Winter can be hard for herpetofans and is mostly spend on hibernation,
literature work, and waiting for the spring. But there is an alternative if you know how to! Hibernacula are mostly well hidden under the ground or in the depth of the mud in ponds, where the
temperature does not fall under 4 degrees. But there are structures where the environmental conditions are comparable and you have a better look at the inhabitants. Ponds of springs have mostly
stable temperatures and don't freeze. So I took the chance and tried to find some winter herps! The larvae of A.obstetricans, I.alpestris, and S.salamandra are known to regularly hibernating in
the water and so I estimated to observe at least a view larvae of the Caudata. Just a quick look at the pond was enough and I had my first herp species of 2021, a I.alpestris larvae! But she was
not alone dozens of R.temporaria enjoyed the spring pond and waited patiently for the upcoming springtime.
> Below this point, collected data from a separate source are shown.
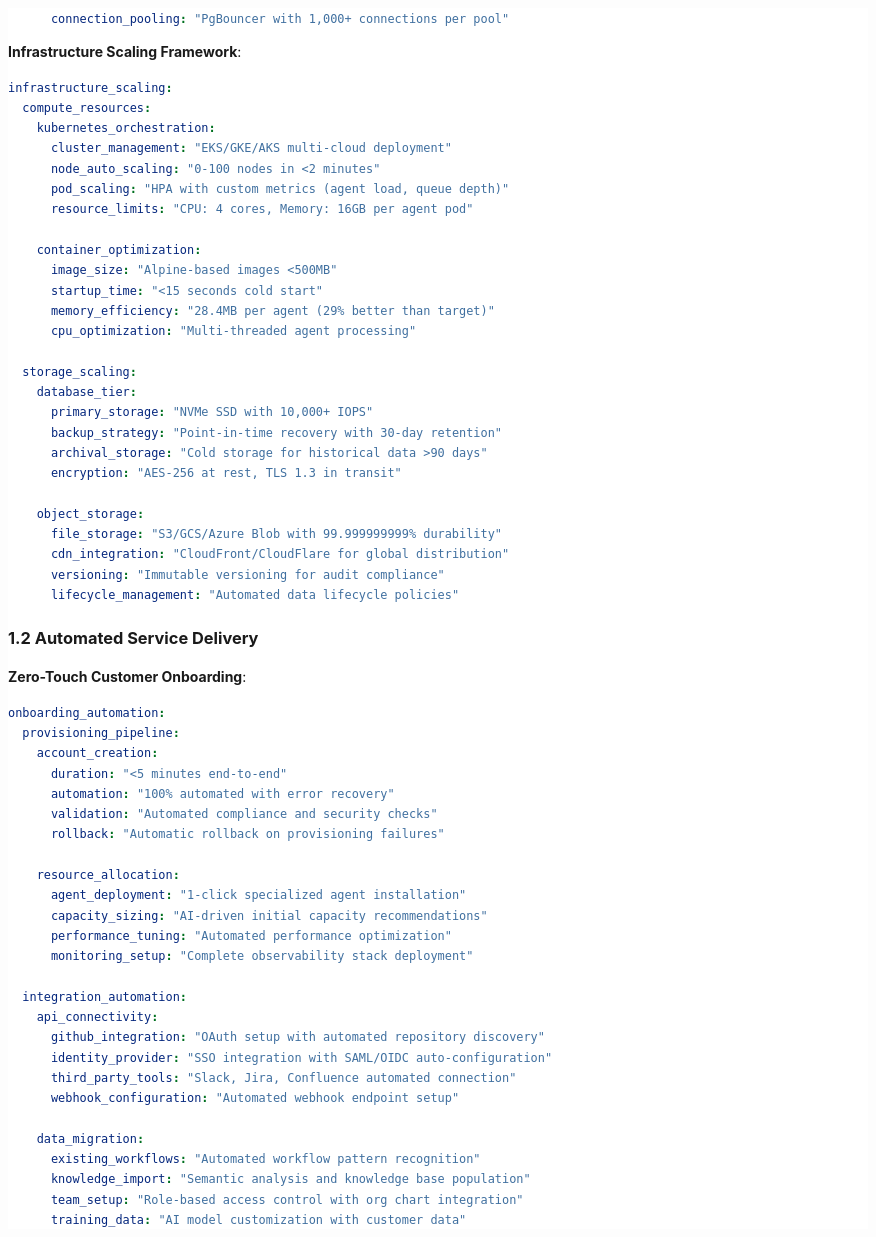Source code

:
 ```yaml
      connection_pooling: "PgBouncer with 1,000+ connections per pool"
```

**Infrastructure Scaling Framework**:

```yaml
infrastructure_scaling:
  compute_resources:
    kubernetes_orchestration:
      cluster_management: "EKS/GKE/AKS multi-cloud deployment"
      node_auto_scaling: "0-100 nodes in <2 minutes"
      pod_scaling: "HPA with custom metrics (agent load, queue depth)"
      resource_limits: "CPU: 4 cores, Memory: 16GB per agent pod"
      
    container_optimization:
      image_size: "Alpine-based images <500MB"
      startup_time: "<15 seconds cold start"
      memory_efficiency: "28.4MB per agent (29% better than target)"
      cpu_optimization: "Multi-threaded agent processing"
      
  storage_scaling:
    database_tier:
      primary_storage: "NVMe SSD with 10,000+ IOPS"
      backup_strategy: "Point-in-time recovery with 30-day retention"
      archival_storage: "Cold storage for historical data >90 days"
      encryption: "AES-256 at rest, TLS 1.3 in transit"
      
    object_storage:
      file_storage: "S3/GCS/Azure Blob with 99.999999999% durability"
      cdn_integration: "CloudFront/CloudFlare for global distribution"
      versioning: "Immutable versioning for audit compliance"
      lifecycle_management: "Automated data lifecycle policies"
```

### 1.2 Automated Service Delivery

**Zero-Touch Customer Onboarding**:

```yaml
onboarding_automation:
  provisioning_pipeline:
    account_creation:
      duration: "<5 minutes end-to-end"
      automation: "100% automated with error recovery"
      validation: "Automated compliance and security checks"
      rollback: "Automatic rollback on provisioning failures"
      
    resource_allocation:
      agent_deployment: "1-click specialized agent installation"
      capacity_sizing: "AI-driven initial capacity recommendations"
      performance_tuning: "Automated performance optimization"
      monitoring_setup: "Complete observability stack deployment"
      
  integration_automation:
    api_connectivity:
      github_integration: "OAuth setup with automated repository discovery"
      identity_provider: "SSO integration with SAML/OIDC auto-configuration"
      third_party_tools: "Slack, Jira, Confluence automated connection"
      webhook_configuration: "Automated webhook endpoint setup"
      
    data_migration:
      existing_workflows: "Automated workflow pattern recognition"
      knowledge_import: "Semantic analysis and knowledge base population"
      team_setup: "Role-based access control with org chart integration"
      training_data: "AI model customization with customer data"
```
Besides aquatic hibernating herps warm periods can easily lure out very resistant species and So Laura and Bobby Bok and me used the first moment of mild temperatures to spend the evening
with S.salamandra. we were not very confident in finding many animals but ended up with 32 adult
individuals. Some of them even crawled on the rests of the snow, which covered the forest ground. In the first week of February, the temperatures were finally warm enough for the first proper try
to find V.berus. And again Team Bok and Banowski succeeded and were able to shift the personal
earliest date of an adder observation to the 6th of March!